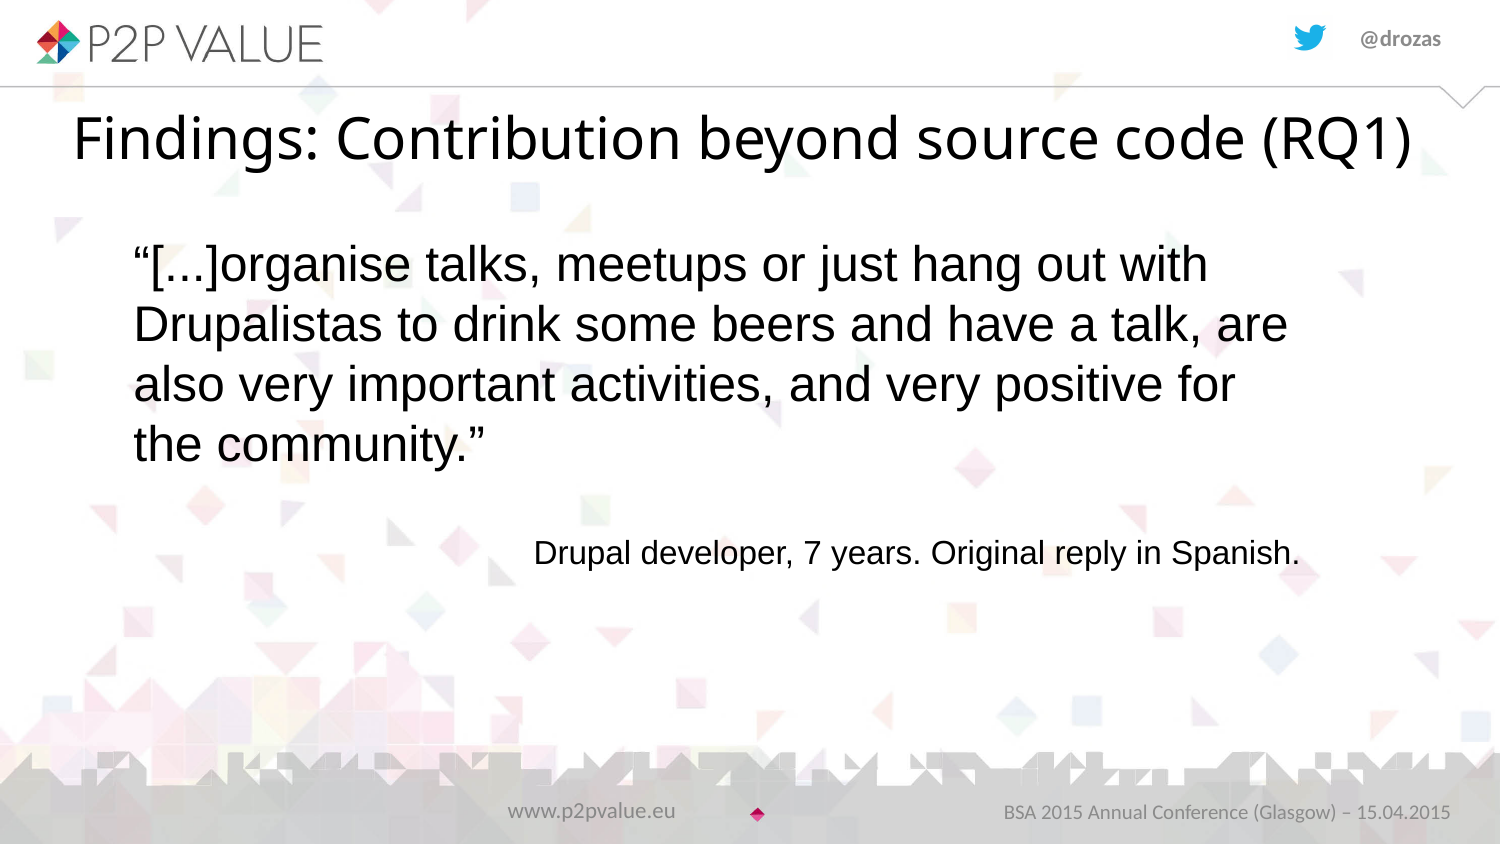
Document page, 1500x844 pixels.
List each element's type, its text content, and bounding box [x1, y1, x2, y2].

picture [0, 0, 1500, 844]
title Findings: Contribution beyond source code (RQ1) [0, 92, 1486, 181]
text_box BSA 2015 Annual Conference (Glasgow) – 15.04.2015 [777, 788, 1470, 834]
subtitle “[...]organise talks, meetups or just hang out with Drupalistas to drink some beers and have a talk, are also very important activities, and very positive for the community.” Drupal developer, 7 years. Original reply in Spanish. [120, 225, 1316, 781]
text_box @drozas [1333, 15, 1455, 60]
text_box www.p2pvalue.eu [501, 789, 720, 829]
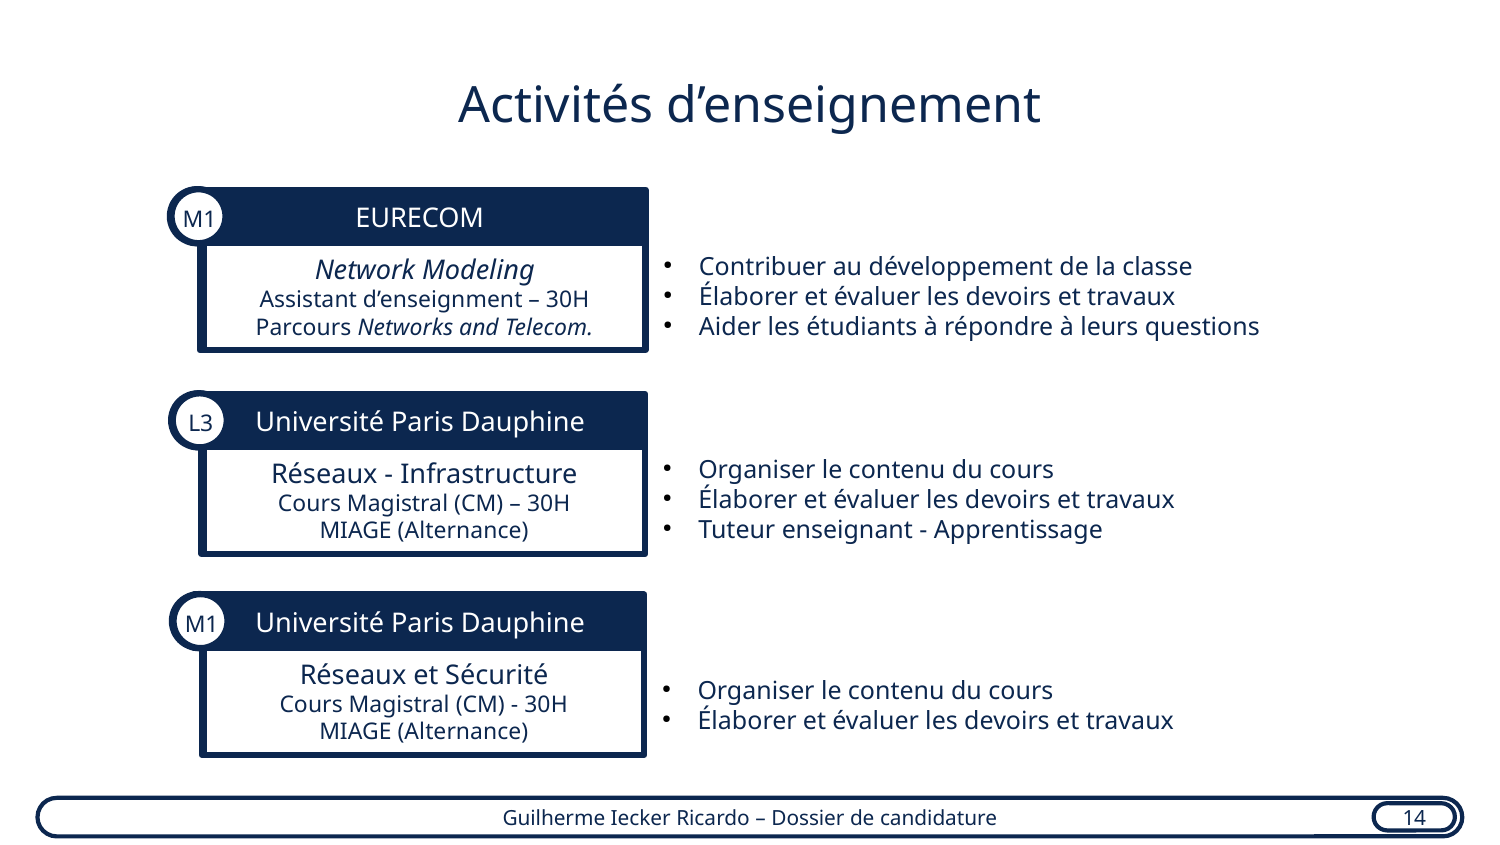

*Work to complete*
Can you reproduce every row above verbatim, without the pictures?

*Output of the exercise*
Document page, 1500x844 pixels.
List each element's type, its text content, and bounding box [x1, y1, x2, y2].

picture [0, 0, 1500, 844]
title Findings: Contribution beyond source code (RQ1) [0, 92, 1486, 181]
text_box BSA 2015 Annual Conference (Glasgow) – 15.04.2015 [777, 788, 1470, 834]
subtitle “[...]organise talks, meetups or just hang out with Drupalistas to drink some beers and have a talk, are also very important activities, and very positive for the community.” Drupal developer, 7 years. Original reply in Spanish. [120, 225, 1316, 781]
text_box @drozas [1333, 15, 1455, 60]
text_box www.p2pvalue.eu [501, 789, 720, 829]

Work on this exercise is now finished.